What does it look like to have a healthy, happy financial life that is not defined by the constructs of solely reaching goals, which many times change; or outperforming market benchmarks, which is unsustainable?  When your self-worth is not defined by your net worth, you are moving in the right direction.  Consider what would be different if your identity around monetary matters shifted in a slightly new direction.

Here are my financial affirmations – my financial identity when I am at my best.  If I keep these in front of me, it helps to provide a framework to calibrate my outcomes (goals) and processes (habits) to stay on track with a healthy financial life.

I am:

Bringing money into my life with integrity, competency, dignity, grace and joy.

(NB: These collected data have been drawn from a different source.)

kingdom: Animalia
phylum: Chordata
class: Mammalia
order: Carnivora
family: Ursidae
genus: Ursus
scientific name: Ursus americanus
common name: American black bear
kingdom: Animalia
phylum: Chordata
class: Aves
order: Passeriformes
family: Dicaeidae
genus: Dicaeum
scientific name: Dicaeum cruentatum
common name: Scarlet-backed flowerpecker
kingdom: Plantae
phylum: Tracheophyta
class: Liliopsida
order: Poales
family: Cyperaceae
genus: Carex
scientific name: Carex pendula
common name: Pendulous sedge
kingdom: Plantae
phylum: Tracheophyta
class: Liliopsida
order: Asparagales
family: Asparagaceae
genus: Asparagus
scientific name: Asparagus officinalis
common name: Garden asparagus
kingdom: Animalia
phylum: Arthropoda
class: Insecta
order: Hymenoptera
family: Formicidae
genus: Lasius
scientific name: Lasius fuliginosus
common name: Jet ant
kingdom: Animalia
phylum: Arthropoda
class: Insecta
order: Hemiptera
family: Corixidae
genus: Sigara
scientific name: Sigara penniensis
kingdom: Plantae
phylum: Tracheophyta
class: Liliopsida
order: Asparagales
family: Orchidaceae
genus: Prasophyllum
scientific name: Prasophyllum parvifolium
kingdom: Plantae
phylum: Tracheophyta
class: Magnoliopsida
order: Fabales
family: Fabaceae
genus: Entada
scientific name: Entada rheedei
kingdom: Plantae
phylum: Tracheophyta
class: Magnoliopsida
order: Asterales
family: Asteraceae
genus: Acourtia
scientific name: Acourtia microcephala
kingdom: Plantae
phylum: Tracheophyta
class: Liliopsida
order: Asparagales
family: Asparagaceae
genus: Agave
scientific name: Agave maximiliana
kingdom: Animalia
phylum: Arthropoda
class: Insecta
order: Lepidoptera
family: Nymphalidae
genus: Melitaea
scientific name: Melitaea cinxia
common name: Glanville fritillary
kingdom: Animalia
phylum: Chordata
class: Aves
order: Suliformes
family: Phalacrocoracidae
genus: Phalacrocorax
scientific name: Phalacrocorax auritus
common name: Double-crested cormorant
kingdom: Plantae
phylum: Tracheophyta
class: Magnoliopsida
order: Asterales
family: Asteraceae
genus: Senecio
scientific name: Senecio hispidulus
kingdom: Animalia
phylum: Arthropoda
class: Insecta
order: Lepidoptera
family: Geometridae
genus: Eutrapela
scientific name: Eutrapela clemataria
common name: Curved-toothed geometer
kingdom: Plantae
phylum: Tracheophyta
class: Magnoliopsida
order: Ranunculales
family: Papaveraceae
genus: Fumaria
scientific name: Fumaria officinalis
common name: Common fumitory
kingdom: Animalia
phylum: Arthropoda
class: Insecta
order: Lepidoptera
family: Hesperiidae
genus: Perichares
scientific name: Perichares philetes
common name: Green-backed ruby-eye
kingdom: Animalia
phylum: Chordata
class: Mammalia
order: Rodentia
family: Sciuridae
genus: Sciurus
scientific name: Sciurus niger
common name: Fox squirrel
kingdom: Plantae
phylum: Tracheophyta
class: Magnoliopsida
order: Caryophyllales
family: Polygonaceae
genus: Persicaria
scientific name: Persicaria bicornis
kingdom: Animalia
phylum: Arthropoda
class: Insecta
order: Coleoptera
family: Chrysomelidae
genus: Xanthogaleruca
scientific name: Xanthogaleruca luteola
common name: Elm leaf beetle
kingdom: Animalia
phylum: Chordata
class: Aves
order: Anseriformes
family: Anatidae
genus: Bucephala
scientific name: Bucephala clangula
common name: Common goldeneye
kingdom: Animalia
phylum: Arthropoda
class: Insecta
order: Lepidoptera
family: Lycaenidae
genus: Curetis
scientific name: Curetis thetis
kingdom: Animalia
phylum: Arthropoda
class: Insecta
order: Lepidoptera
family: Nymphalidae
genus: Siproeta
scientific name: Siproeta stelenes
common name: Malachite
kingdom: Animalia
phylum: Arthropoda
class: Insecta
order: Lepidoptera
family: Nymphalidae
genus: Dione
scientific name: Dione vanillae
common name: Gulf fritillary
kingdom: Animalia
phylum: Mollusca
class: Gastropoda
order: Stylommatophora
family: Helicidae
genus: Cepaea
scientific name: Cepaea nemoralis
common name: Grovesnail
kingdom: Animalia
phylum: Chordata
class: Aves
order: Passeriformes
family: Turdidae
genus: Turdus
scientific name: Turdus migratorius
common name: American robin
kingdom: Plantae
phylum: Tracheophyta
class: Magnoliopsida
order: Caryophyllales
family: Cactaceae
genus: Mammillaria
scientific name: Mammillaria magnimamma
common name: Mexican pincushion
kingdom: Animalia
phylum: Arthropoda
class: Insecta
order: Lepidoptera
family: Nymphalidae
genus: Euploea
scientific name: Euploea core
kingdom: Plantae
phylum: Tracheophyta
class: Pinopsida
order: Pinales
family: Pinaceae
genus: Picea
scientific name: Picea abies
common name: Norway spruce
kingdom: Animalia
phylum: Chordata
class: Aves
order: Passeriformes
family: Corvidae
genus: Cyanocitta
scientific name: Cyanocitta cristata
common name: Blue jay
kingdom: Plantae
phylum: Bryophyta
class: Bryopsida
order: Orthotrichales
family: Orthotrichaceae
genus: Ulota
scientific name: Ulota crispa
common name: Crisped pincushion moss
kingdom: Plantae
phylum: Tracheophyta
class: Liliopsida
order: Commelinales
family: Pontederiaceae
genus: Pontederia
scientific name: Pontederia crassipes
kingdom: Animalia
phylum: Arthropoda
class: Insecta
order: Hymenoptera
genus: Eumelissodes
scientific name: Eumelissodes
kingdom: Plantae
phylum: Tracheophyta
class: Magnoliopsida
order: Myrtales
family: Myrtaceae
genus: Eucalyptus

Giving of my financial resources with moxie and momentum

Growing, protecting and nurturing my financial life with diligence, wisdom and care.

Spending money within safe boundaries and joyful intention.

Write out your personal “I am” statements or borrow mine!  You can shift the trajectory of your future financial transitions.  As you embrace Spring, full of new life, new opportunity, new challenges, be encouraged that your financial life can bloom too!  Yes, set goals.  Yes, put in place good financial habits.  Start with questioning your current identity and build on or shift toward a positive financial identity.  This will provide the foundation to savor hope and avoid regret in setting goals and putting the right processes or products in place.